IN TELEVISION & MOVIES:
Der Ring des Nibelungen, because of its size and seriousness, lends itself well to parody. One well-known parody is Chuck Jones's 1957 Looney Tunes cartoon What's Opera, Doc? in which Bugs Bunny plays Brünnhilde and Elmer Fudd plays Siegfried. When it was featured in the 1979 compilation film The Bugs Bunny/Road Runner Movie, Bugs mis-pronounced the name of the source opera as "The Rings of Nebulon".
IN LITERATURE:
Anna Russell's The Ring of the Nibelungs (An Analysis) is not really a parody, since it follows Wagner's story and actually discusses many of the Ring's leitmotifs as academically as she makes them entertaining.

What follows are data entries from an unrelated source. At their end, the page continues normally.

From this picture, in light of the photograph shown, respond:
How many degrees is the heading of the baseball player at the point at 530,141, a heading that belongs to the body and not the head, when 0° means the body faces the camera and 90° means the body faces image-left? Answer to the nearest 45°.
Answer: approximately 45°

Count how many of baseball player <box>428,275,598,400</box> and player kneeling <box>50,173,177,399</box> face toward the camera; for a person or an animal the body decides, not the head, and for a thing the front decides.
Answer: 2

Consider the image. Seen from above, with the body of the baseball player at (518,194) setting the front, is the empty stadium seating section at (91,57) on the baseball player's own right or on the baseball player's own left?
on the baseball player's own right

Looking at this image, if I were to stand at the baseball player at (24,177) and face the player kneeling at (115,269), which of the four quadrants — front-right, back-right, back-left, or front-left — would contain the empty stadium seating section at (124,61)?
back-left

However, Russell draws attention to some of the more unusual elements in the plot that people often miss, to the delight of her audience.

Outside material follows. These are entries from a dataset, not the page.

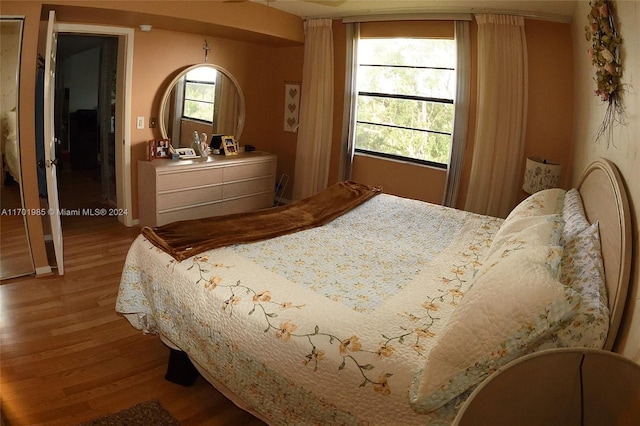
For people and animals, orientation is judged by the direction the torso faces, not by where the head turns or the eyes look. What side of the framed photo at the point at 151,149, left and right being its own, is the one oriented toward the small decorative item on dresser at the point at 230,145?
left

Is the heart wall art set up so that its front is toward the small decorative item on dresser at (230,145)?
no

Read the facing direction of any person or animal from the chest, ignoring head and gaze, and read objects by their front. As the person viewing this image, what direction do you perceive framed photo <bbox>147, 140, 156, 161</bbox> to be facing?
facing the viewer and to the right of the viewer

Anthony Burgess's version of the Ring Cycle is the 1961 novel The Worm and the Ring, which transposes the action to an Oxfordshire grammar school. The comic fantasist Tom Holt similarly chooses to set Expecting Someone Taller, his sequel to the Ring, in a rural English setting.

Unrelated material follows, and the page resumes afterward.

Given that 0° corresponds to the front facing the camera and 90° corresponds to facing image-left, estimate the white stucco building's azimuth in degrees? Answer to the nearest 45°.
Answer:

J. R. R. Tolkien's The Lord of the Rings appears to borrow some elements from Der Ring des Nibelungen; however, Tolkien himself denied that he had been inspired by Wagner's work, saying that "Both rings were round, and there the resemblance ceases." Any similarity arises because Tolkien and Wagner both drew upon the same source material for inspiration, including the Völsunga saga and the Poetic Edda.